The difference between DFR and no DFR is massive, well implemented it can double perceived resolution and run better. If Quest 4 gets eye tracking a lot more titles should become DFR enabled.
Used well it looks like this on the social screen (Hitman)

I'm looking at the center here, yet when moving my eyes around everything looks as sharp to me as in the center of the image, while the aggressive DFR has the resolution away from the center drop dramatically.
This is how Hitman manages to run smoothly with huge crowds and long distance views. Same how GT7 doesn't have to compromise anything to run on PSVR2 as well as on TV. (Of course it doesn't look as sharp in the headset since it's 2000x2040 per eye over 110 degrees, vs 4K over 40 degrees on TV)
The problem is atm it takes months to add DFR. Hopefully Quest 4 can speed up the process simply by more platforms supporting DFR, so more games will be made with DFR in mind rather than having to recode the render pipeline afterwards.
And the benefits of DFR only increase with higher resolution headsets

Here I plot visual acuity vs degrees from the fovea. You need 8K per eye to come close to 20/20 vision (1.0, 60 pixels per degree), PSVR2 is about 20/60 vision. The higher the resolution of the headset, the smaller the area you actually need to render in that higher resolution. PSVR2 and Quest 3 already max out human vision outside a 20 degree cone around where you are looking. Thus less than 20% of the screen needs to be rendered 'better' for the next generation of headsets.
PSVR2 about matches Quest 3 in the center due to the fresnel lenses with pincushion effect. Quest 3 (2064x2208 per eye) has the same resolution across the board thanks to pancake lenses, PSVR2 (2000x2040 per eye) has higher pixel density in the center. Thus while the avg of both is about 19 pixels per degree, Quest 3's lower stereo overlap pushes the perceived ppd to 22, while PSVR2 enjoys that only in the center, at the edges it would be down to 15 ppd.
(I'm calculating horizontal fov here, so not getting to the same number of 25ppd as the earlier video for Quest 3, 2064/93 = 22)

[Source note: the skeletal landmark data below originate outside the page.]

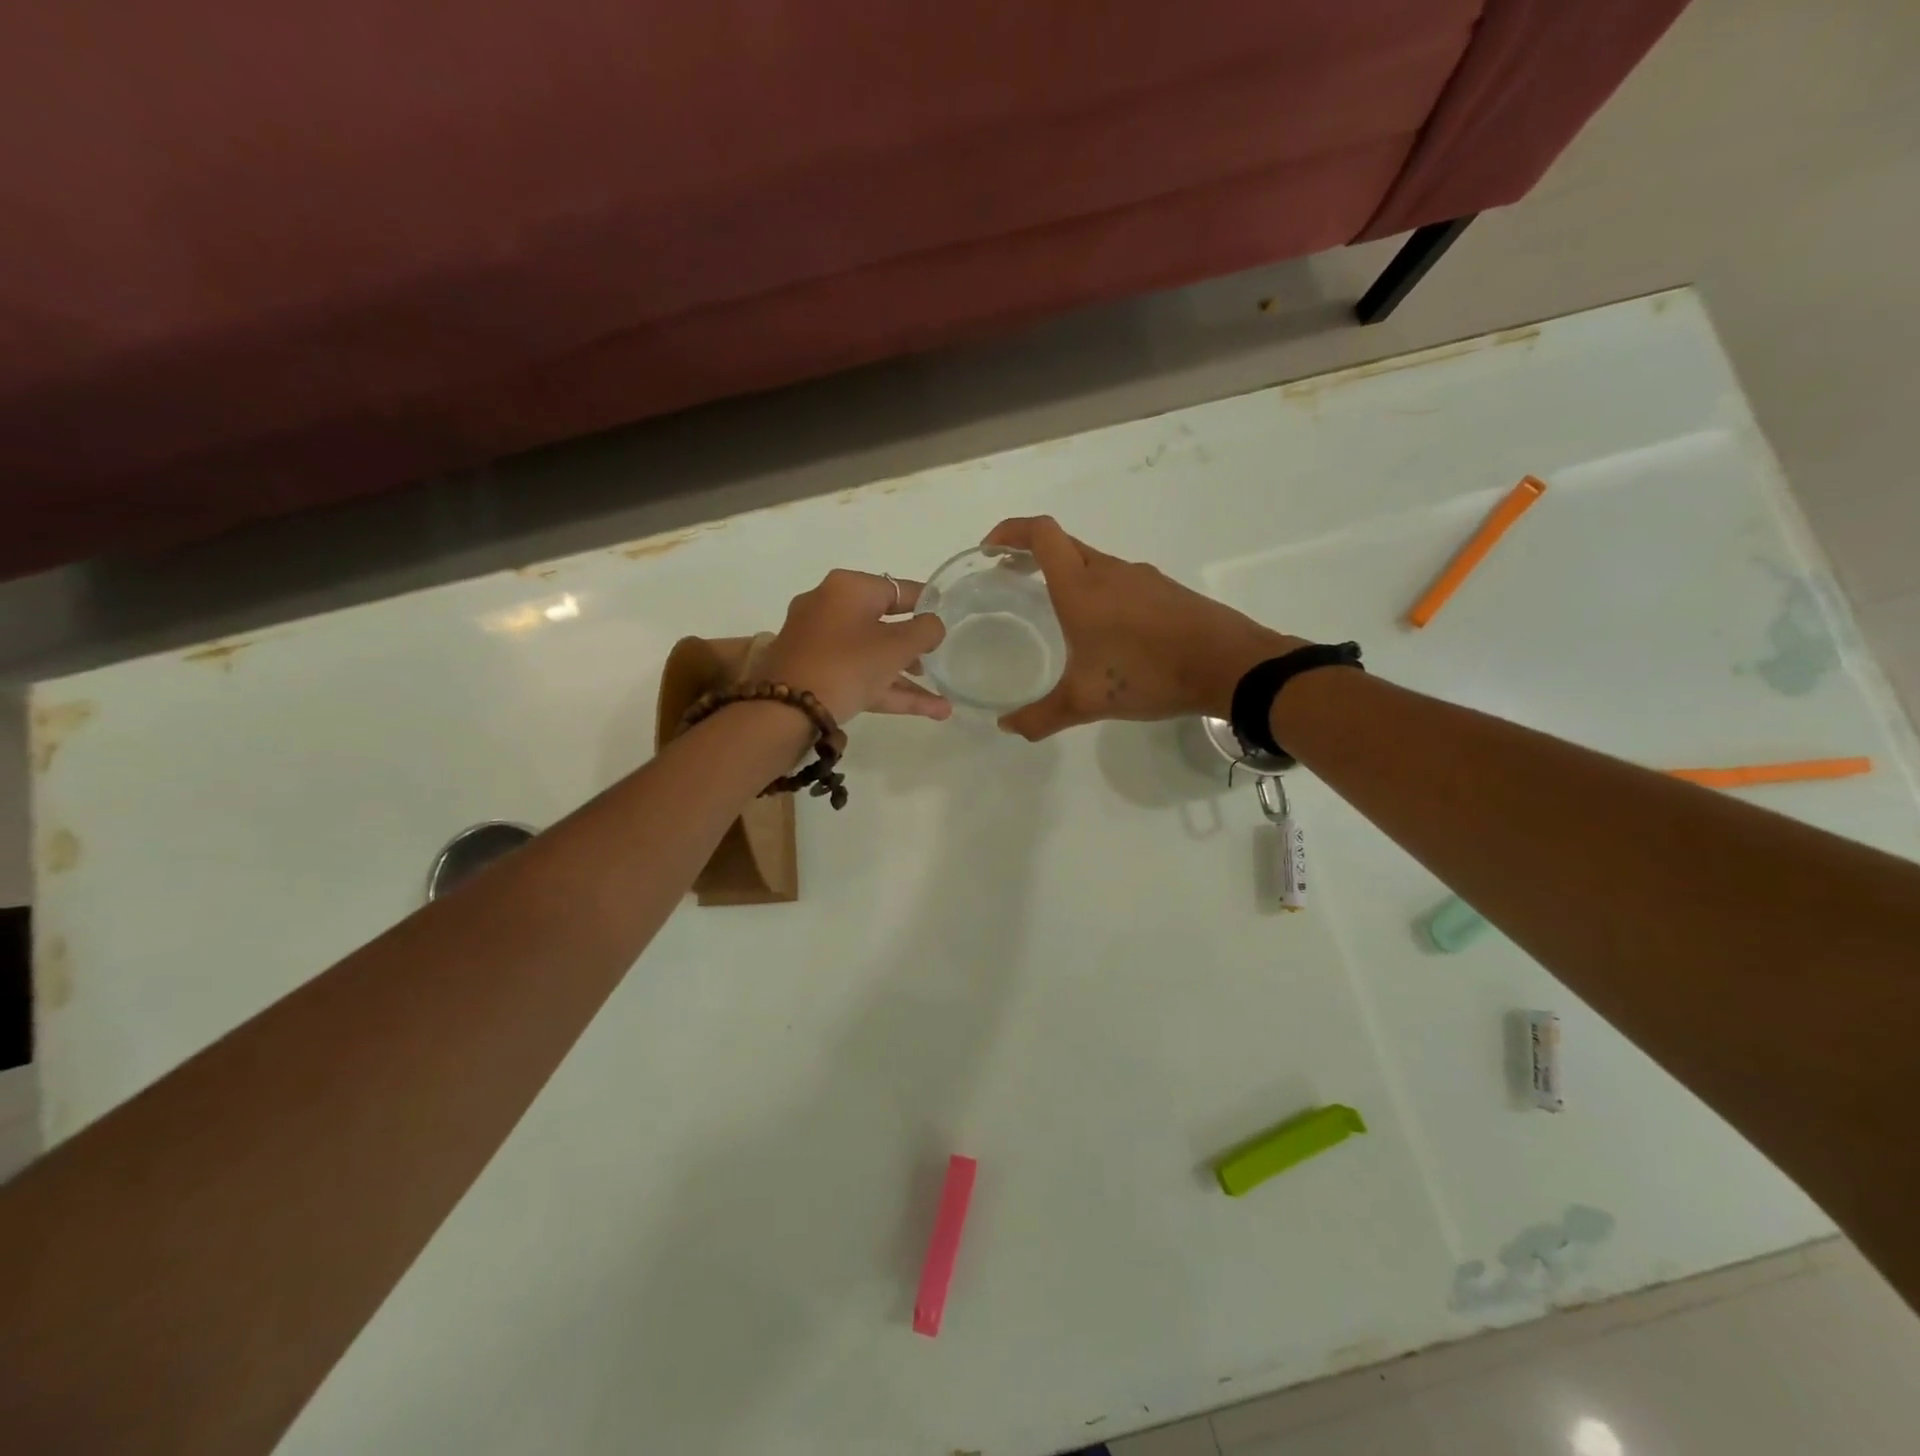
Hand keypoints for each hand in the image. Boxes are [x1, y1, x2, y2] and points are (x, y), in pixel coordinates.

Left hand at [756, 569, 951, 724]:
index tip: (949, 615)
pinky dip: (889, 690)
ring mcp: (819, 642)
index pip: (899, 589)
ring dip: (907, 678)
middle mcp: (830, 607)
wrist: (785, 710)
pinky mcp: (813, 673)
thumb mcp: (896, 646)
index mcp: (848, 588)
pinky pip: (859, 674)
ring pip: (872, 655)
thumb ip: (925, 631)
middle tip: (940, 660)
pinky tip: (929, 711)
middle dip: (915, 648)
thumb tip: (933, 625)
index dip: (927, 604)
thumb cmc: (847, 664)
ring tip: (942, 703)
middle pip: (884, 624)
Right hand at [983, 517, 1300, 739]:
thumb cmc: (1148, 674)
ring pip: (1093, 563)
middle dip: (1032, 554)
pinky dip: (1099, 592)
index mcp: (1081, 586)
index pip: (1041, 534)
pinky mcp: (1165, 590)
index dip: (1011, 531)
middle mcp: (1109, 571)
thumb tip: (1007, 727)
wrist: (1229, 666)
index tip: (991, 549)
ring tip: (1056, 610)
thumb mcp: (1086, 702)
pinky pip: (1120, 581)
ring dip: (1068, 575)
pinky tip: (1104, 630)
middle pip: (1063, 544)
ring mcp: (1141, 577)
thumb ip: (1041, 716)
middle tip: (1012, 579)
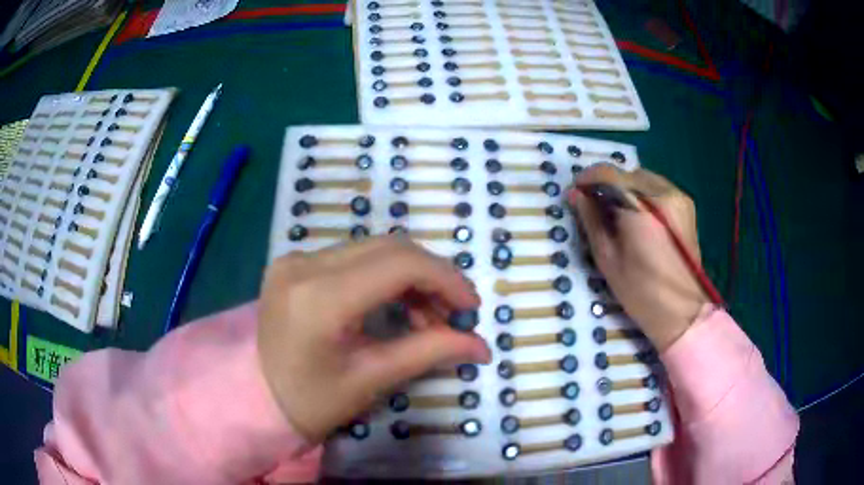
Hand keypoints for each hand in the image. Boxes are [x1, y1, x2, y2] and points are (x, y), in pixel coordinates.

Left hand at [257, 237, 491, 442]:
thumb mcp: (372, 380)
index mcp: (320, 298)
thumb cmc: (311, 402)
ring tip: (425, 317)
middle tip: (452, 314)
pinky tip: (394, 305)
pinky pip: (353, 257)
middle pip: (390, 247)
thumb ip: (429, 353)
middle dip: (433, 277)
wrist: (257, 398)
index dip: (446, 279)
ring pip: (374, 248)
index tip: (470, 308)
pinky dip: (384, 276)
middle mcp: (304, 265)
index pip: (400, 263)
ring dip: (410, 276)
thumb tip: (482, 346)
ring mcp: (295, 259)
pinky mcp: (294, 263)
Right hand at [568, 164, 708, 351]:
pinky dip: (643, 194)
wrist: (682, 311)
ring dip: (626, 188)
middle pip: (628, 174)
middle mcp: (664, 194)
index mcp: (642, 209)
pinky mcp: (686, 205)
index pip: (610, 175)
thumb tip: (576, 195)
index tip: (577, 190)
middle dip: (609, 184)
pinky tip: (637, 215)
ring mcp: (679, 198)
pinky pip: (658, 188)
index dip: (589, 178)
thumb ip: (591, 221)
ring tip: (616, 210)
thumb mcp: (607, 259)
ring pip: (644, 179)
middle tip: (595, 203)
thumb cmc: (640, 292)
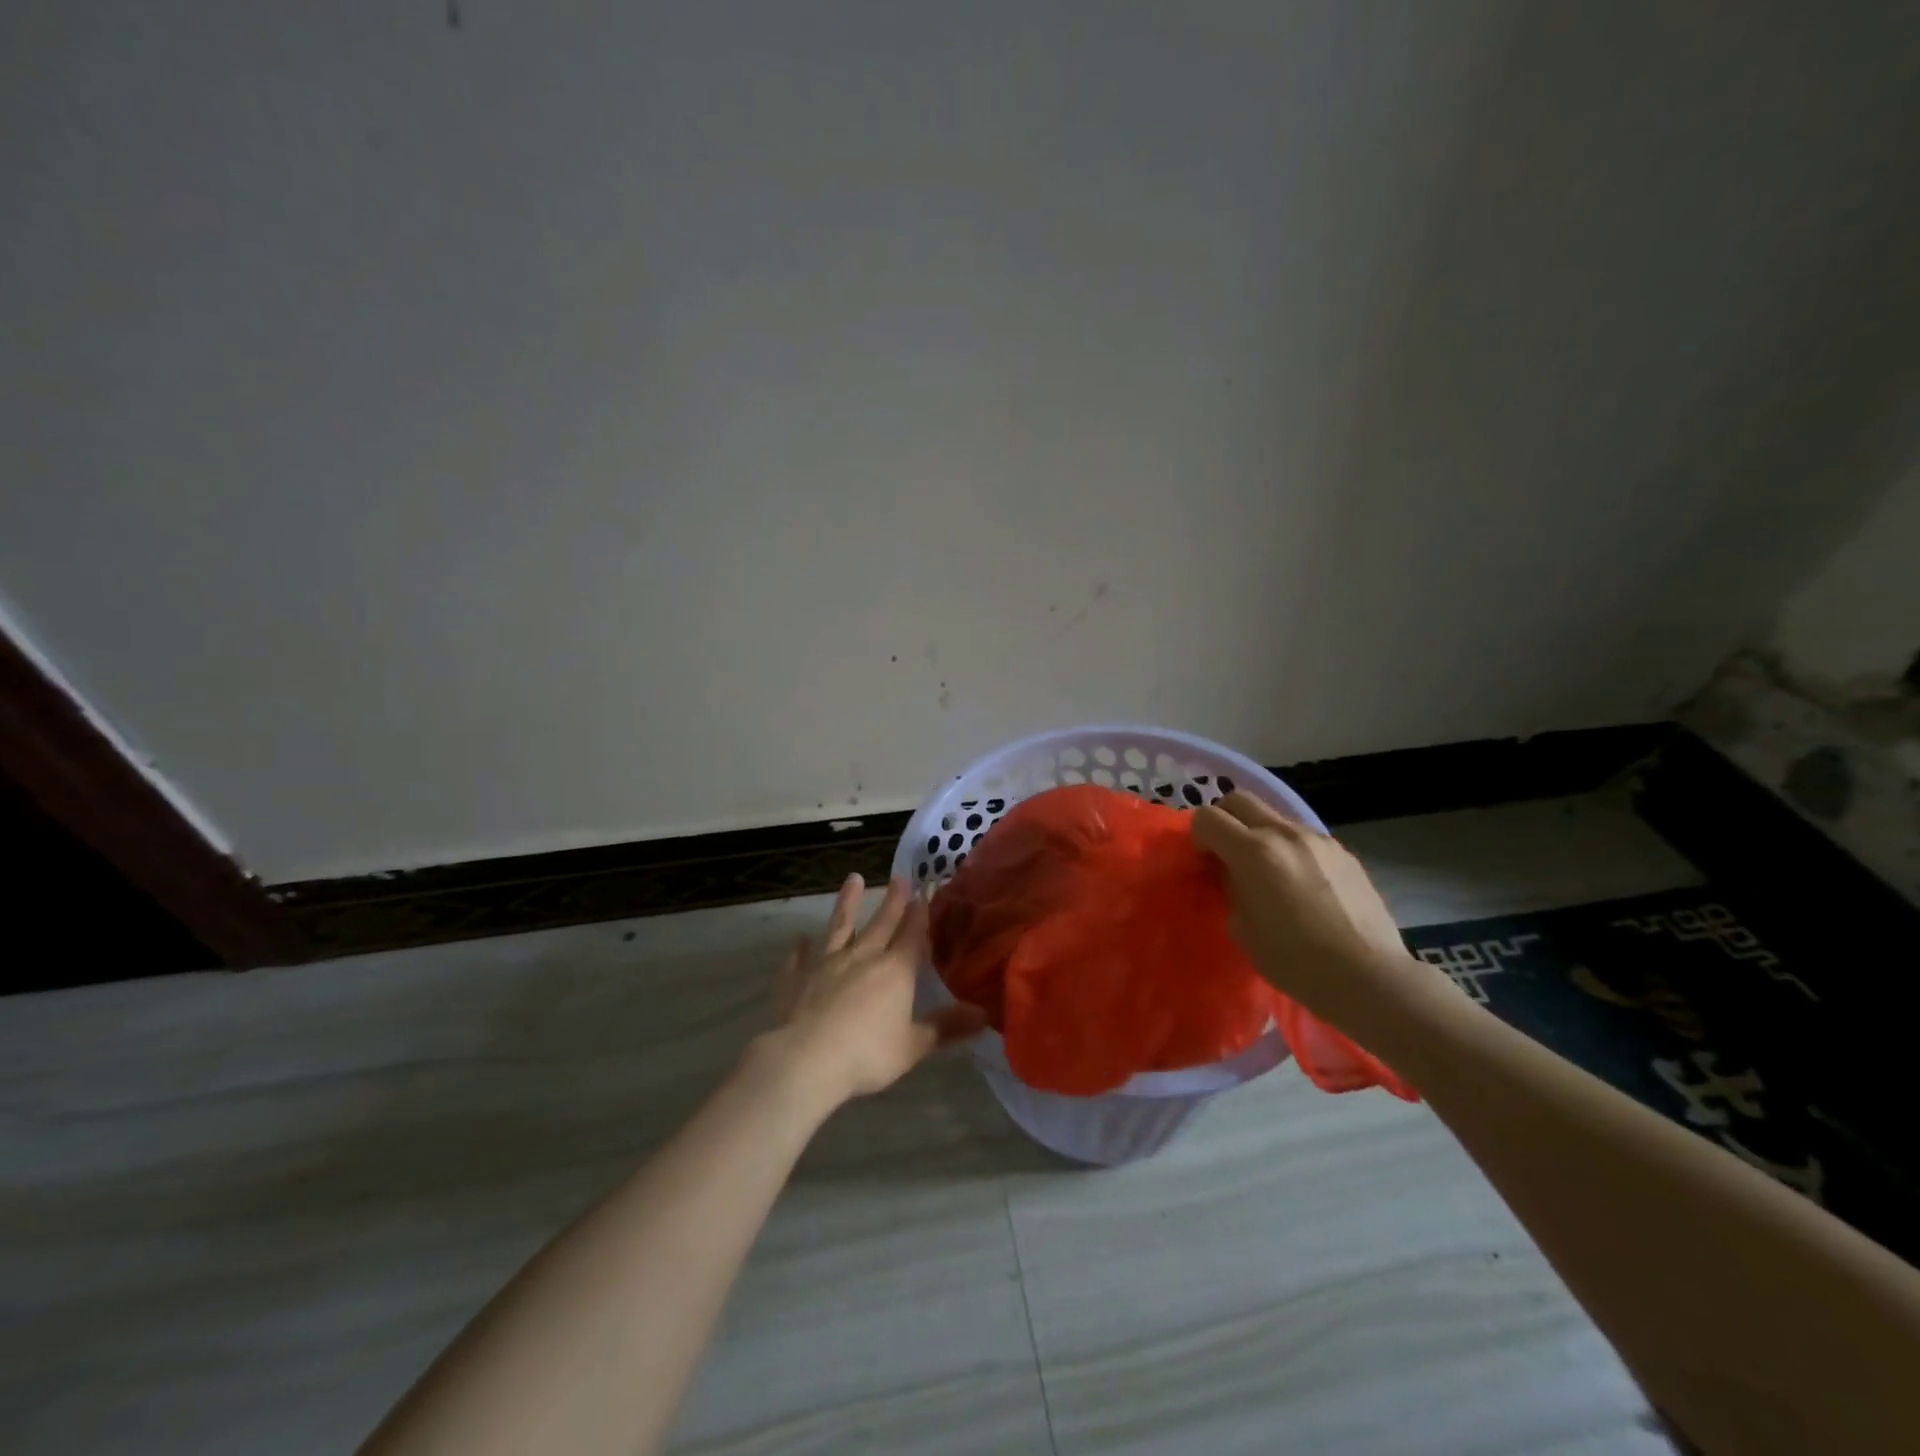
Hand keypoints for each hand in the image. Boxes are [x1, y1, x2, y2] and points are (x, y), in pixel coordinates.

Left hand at [764, 874, 986, 1108]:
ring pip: (839, 927)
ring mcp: (826, 963)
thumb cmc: (867, 1054)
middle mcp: (863, 957)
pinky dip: (800, 948)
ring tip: (853, 879)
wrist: (806, 1059)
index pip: (913, 935)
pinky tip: (800, 939)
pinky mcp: (796, 978)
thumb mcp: (914, 1046)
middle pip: (881, 923)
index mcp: (895, 970)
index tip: (924, 891)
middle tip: (899, 877)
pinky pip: (799, 958)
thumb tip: (983, 1014)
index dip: (920, 914)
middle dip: (893, 901)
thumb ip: (946, 1027)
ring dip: (847, 903)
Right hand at [1192, 792, 1441, 1031]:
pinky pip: (1303, 837)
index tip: (1205, 863)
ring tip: (1268, 871)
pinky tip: (1301, 884)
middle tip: (1226, 853)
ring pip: (1274, 817)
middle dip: (1224, 819)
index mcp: (1253, 851)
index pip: (1207, 818)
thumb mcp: (1241, 928)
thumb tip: (1231, 873)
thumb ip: (1230, 888)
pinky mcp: (1343, 852)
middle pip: (1239, 800)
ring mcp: (1317, 839)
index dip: (1198, 837)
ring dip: (1259, 834)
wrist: (1367, 976)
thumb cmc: (1294, 960)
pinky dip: (1289, 848)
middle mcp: (1284, 833)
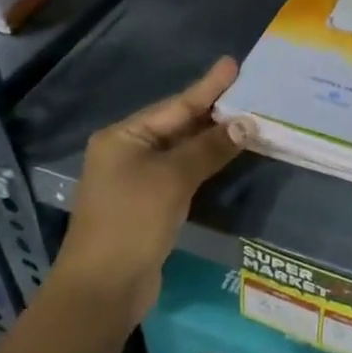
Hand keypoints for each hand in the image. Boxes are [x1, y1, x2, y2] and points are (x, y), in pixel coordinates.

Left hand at [56, 58, 248, 320]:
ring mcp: (136, 180)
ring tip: (247, 119)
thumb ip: (209, 148)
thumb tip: (246, 124)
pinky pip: (182, 172)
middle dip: (214, 112)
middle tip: (249, 91)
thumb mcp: (173, 178)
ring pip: (182, 150)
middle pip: (178, 125)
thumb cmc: (132, 222)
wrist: (102, 288)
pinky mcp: (148, 204)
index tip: (232, 64)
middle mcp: (127, 152)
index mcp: (124, 137)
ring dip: (213, 138)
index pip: (176, 106)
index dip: (208, 87)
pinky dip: (205, 163)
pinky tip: (227, 156)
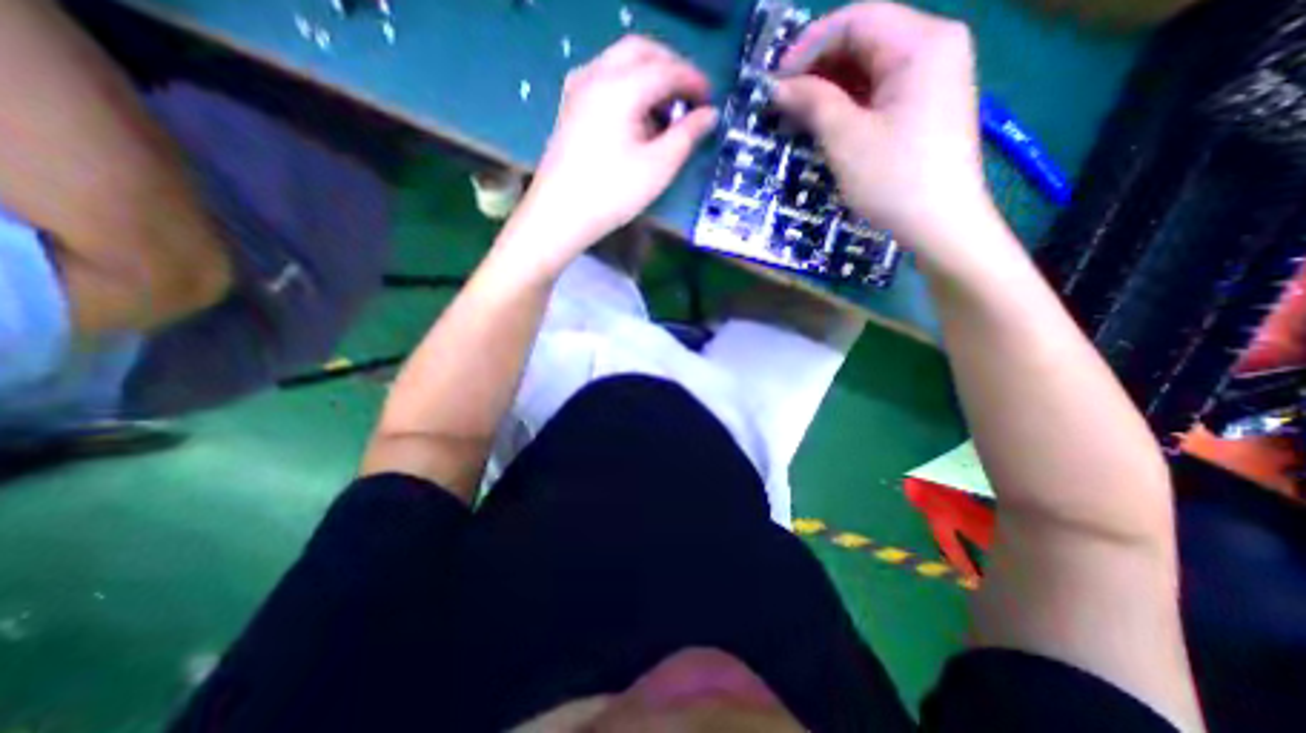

Quest 4 is rumored to get 2500 x 2600 per eye. Over 110 degrees that puts it at 23 ppd. However if the lenses / setup are similar to quest 3 (meaning 69% stereo overlap, 76 degrees stereo fov, each lens should have about 93 degrees fov for 110 fov total) it's 27 ppd.
Quest 3s is 1832x1920 with reportedly improved stereo overlap vs Quest 3 but lower overall fov, 97 degrees. So about 20 ppd.
Anyway they're all pretty close and still far off the 90 ppd people watch 4K tvs at. (which would be 20/15 acuity, needing 12K per eye for VR) Better processing power trumps resolution of the headset for now. The sharpest looking title on PSVR2 is Red Matter 2 thanks to DFR with super sampling (equivalent to 7840x3818 without DFR) Down sampling still looks significantly better on low resolution displays than having to upscale to meet a headsets native resolution.
And eye tracking will jump Quest 4 ahead for sure, that is, if it gets it and gets used for DFR. DFR makes the biggest difference and would do wonders for a standalone headset.